#### [PROBLEM STATEMENT]
Where the material below has a line containing "camera: 30 degrees left, 5 degrees down", start repeating exactly, and keep going through the line containing "none -> table lamp [405,427,465,508]", with no other lines.

RECORDS PROVIDED START

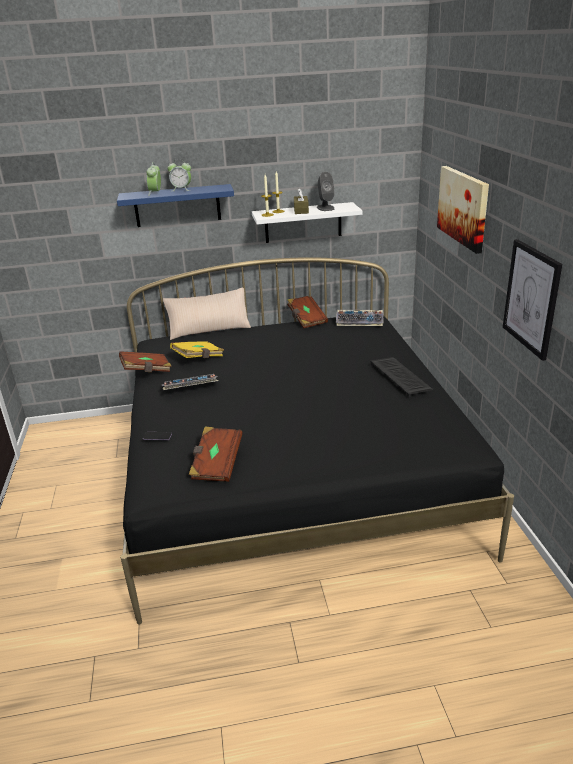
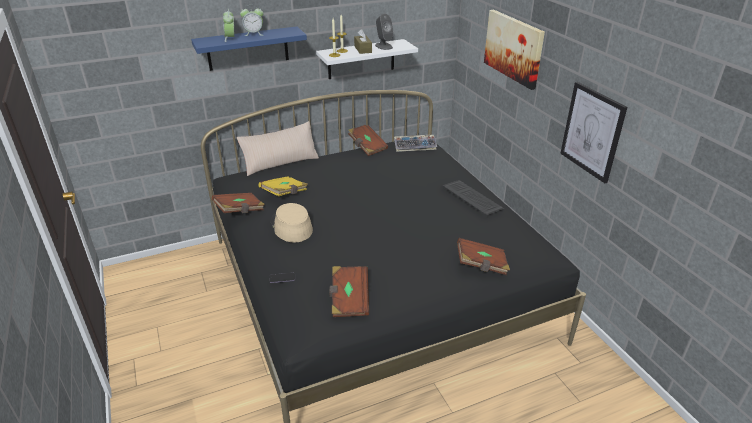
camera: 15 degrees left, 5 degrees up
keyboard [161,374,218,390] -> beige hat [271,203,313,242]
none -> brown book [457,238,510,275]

RECORDS PROVIDED END
RECORDS PROVIDED START

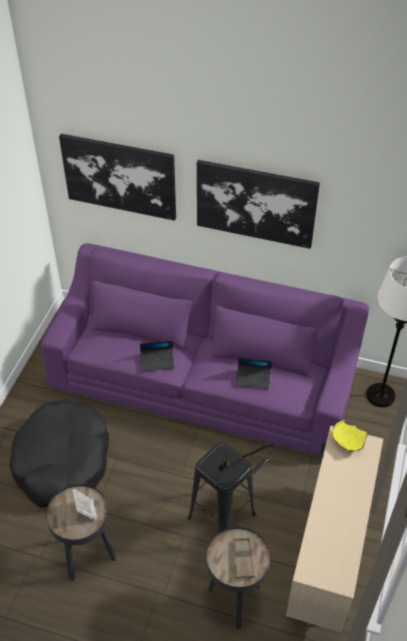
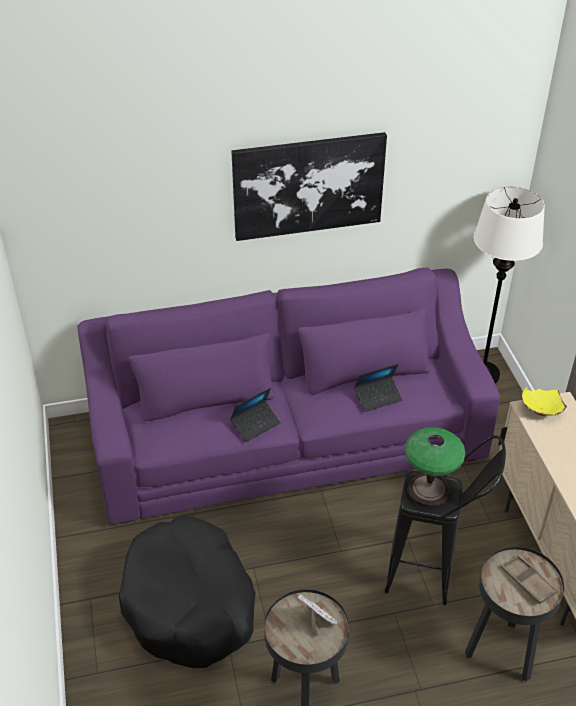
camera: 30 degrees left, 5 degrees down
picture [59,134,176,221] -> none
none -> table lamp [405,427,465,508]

RECORDS PROVIDED END

#### [OUTPUT OF THE TASK]
camera: 30 degrees left, 5 degrees down
picture [59,134,176,221] -> none
none -> table lamp [405,427,465,508]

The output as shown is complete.